Generative AI Series 1, Silicon Valley: Fellow Discussions on GAI Trends and Opportunities
Vijay Narayanan, General Partner at Fellows Fund
In January, Fellows Fund brought together a diverse group of technology leaders from Google, OpenAI, Zoom, Instacart, Apple, Roblox, LinkedIn, Stanford, and UC Berkeley, and entrepreneurs in several domains, including AI research, gaming, legal, enterprise communications, digital marketing, healthcare, education, and consumer tech, to share thoughts on the opportunities and applications that will be ignited by the rapidly evolving generative AI technologies (GAI). It was an exciting panel that discussed a wide-ranging set of topics across GAI infrastructure, frameworks, experiences, and applications.
The key takeaways from the discussion are:
By reducing the barriers to generating quality content in and across natural and software languages and across modalities like images, video, audio, etc. GAI enhances human communication with each other and with machines. As a result of GAI, we are able to translate ideas into text, software, and visual and audio artifacts, and iterate on them much faster than before, which enables us to create high-quality content on a large scale much more quickly.
Research and discovery in a wide variety of industries will be greatly accelerated by GAI. For example, copywriting, design, gaming, drug discovery and life sciences, materials science, and many more will take advantage of GAI to find promising modifications to existing products or discover products that have a high utility value.
We believe over the next 3 years, while there will be a few large general-purpose GAI models in both open and closed-source modes that can generate content in any domain, a lot of value from the GAI technology will be captured by the infrastructure companies hosting these large models and application companies curating domain-specific datasets and implementing targeted data acquisition strategies with iterative closed-loop experiments.

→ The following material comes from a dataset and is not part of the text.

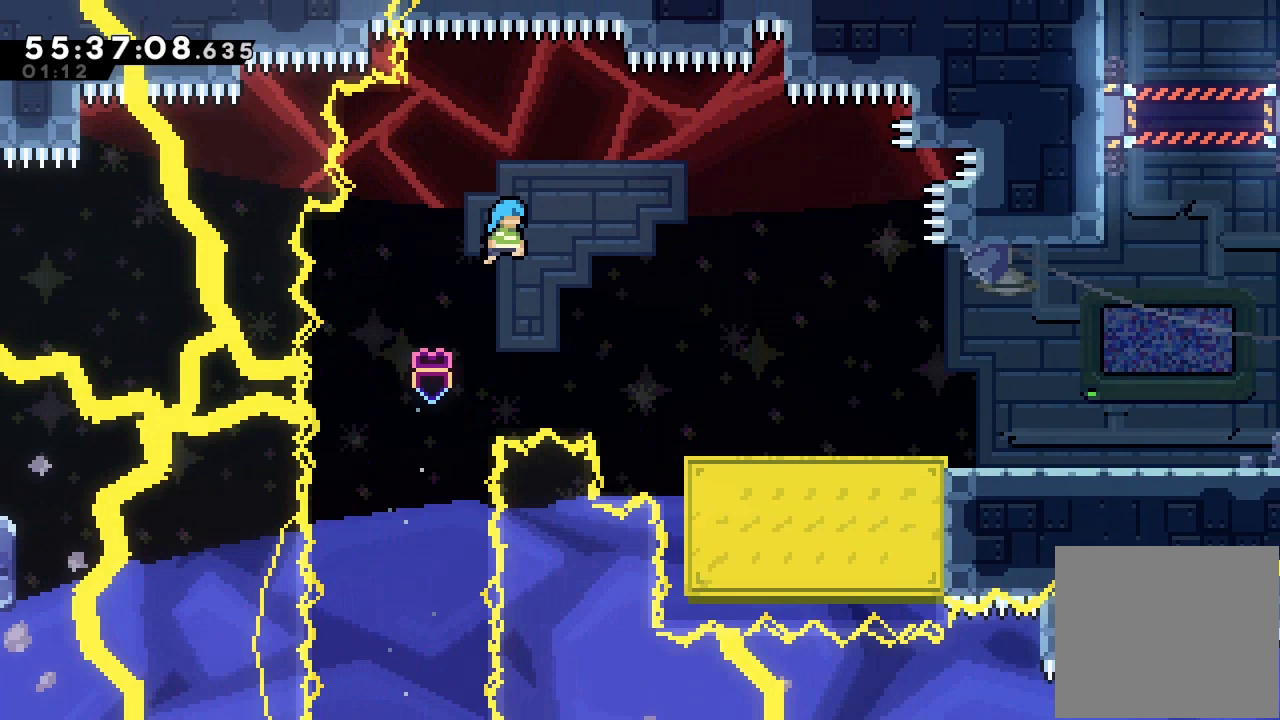
{"keys": ["right"], "events": []}
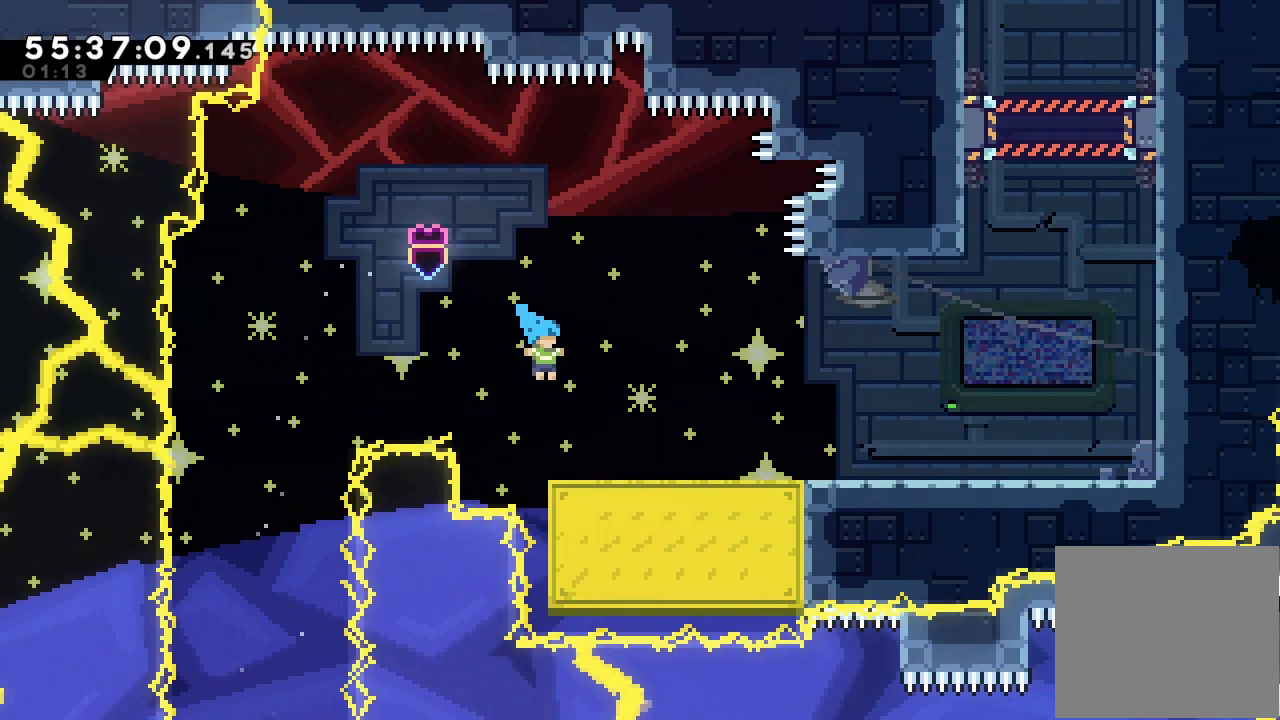
{"keys": ["d", "right"], "events": [[167, "down", "down"], [167, "s", "down"], [333, "s", "up"], [367, "down", "up"], [400, "d", "down"]]}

The panel shared recent evolutionary trends in GAI technology and its impact on different domains, with each panelist identifying one or more applications in their domain that will be transformed by GAI. These applications were broadly in 3 main categories:
Improving the quality of human interactions through language
Spoken language and written text are dominant modes of human communication in both personal and professional settings.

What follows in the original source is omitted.